John “Jahni” Moore / United Federation of Artistic Minds
WE will use art to reestablish an awareness of the historical presence of African American and Indigenous culture in Magnolia Terrace and surrounding neighborhoods in Huntsville, AL. The project will establish the Drake House—a site formerly owned by Joseph Fanning Drake, the fourth president of Alabama A&M University—as a base to create community. The artists will restore the house into a central creative and informative beacon space that represents what the neighborhood did and can look like and will host workshops, art exhibits, and community planning events. WE has acquired the building and begun to use it as a space for creative planning and a community garden. By creatively informing the residents and the city of Huntsville of the significant contributions of African American and Indigenous people in their community, the artists hope to address the reality of urban takeover known as gentrification and slow down the displacement of the present BIPOC residents by giving them a safe space in the heart of continued development in the city.
Jazmine Walker
The Sweet Magnolia Fund is a community mutual aid fund that provides opportunities for Black Queer, Trans, Gender Non-Conforming, Lesbian, Gay, Questioning, Intersex, Asexual, and Bisexual artists opportunities to further their artistic development, advancing both an inclusive and vibrant arts community and a cultural shift in Mississippi. Created to support artists in response to Jackson’s water crisis, the Sweet Magnolia Fund provides grants between $500 and $5,000, as funding allows, to Black LGBTQIA+ artists in Mississippi in mediums including visual art, performance, food, film, dance, and others. The program also sponsors So(u)lday Sunday, an art exhibition and safe space for Black LGBTQ+ artists, performers, food artisans, and other creatives inaugurated in June 2022. The Sweet Magnolia Fund’s mission is to steward a just and vibrant arts and educational culture that will support the growth and creative expression of Black Queer & Trans people in Mississippi.
ChE Ware
The People Can Fly queers a traditional African American folktale through a four-part series of transdisciplinary Ring Shout rituals. The series title is inspired by an iconic folktale that describes the liberation of enslaved peoples who fly away from a plantation in a vertically spiraling Ring Shout, a healing resistance methodology through ceremonial drum and dance.

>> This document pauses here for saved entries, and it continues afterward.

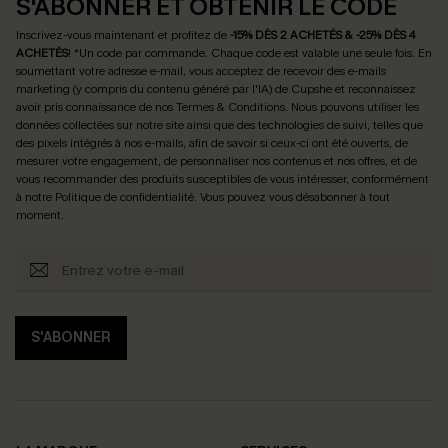
S'ABONNER ET OBTENIR LE CODE
Inscrivez-vous maintenant et profitez de
-15% DÈS 2 ACHETÉS & -25% DÈS 4
ACHETÉS
! *Un code par commande. Chaque code est valable une seule fois.
En
soumettant votre adresse e-mail, vous acceptez de recevoir des e-mails
marketing (y compris du contenu généré par l'IA) de Cupshe et reconnaissez
avoir pris connaissance de nos
Termes & Conditions
. Nous pouvons utiliser les
données collectées sur notre site ainsi que des technologies de suivi, telles que
des pixels intégrés à nos e-mails, afin de savoir si ceux-ci ont été ouverts, de
mesurer votre engagement, de personnaliser nos contenus et nos offres, et de
vous recommander des produits susceptibles de vous intéresser, conformément
à notre
Politique de confidentialité
. Vous pouvez vous désabonner à tout
moment.
S'ABONNER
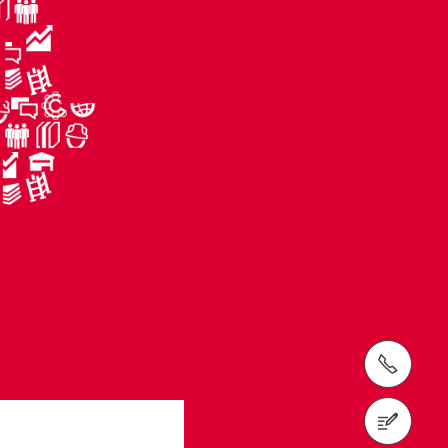
電話： +886-2-3765-1211
聯絡我們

The People Can Fly brings this folktellin’ alive in present tense through four participatory performance rituals that weave circles of Afro-Contemporary dance, storytelling, sacred invocations, vocal harmonizing, and body percussion to open portals of healing intergenerational land-based trauma. Immersive altar installations made with medicine from the land will be erected on sites of ancestral resistance, trauma, and collective memory in honor of QTGNC2-S+ Black and Indigenous lives lost to the ongoing intersectional violence of heteropatriarchal racism. The project centers nonbinary Black and Indigenous bodies to claim invisibilized medicine inheritances and conjure a movement of marronage.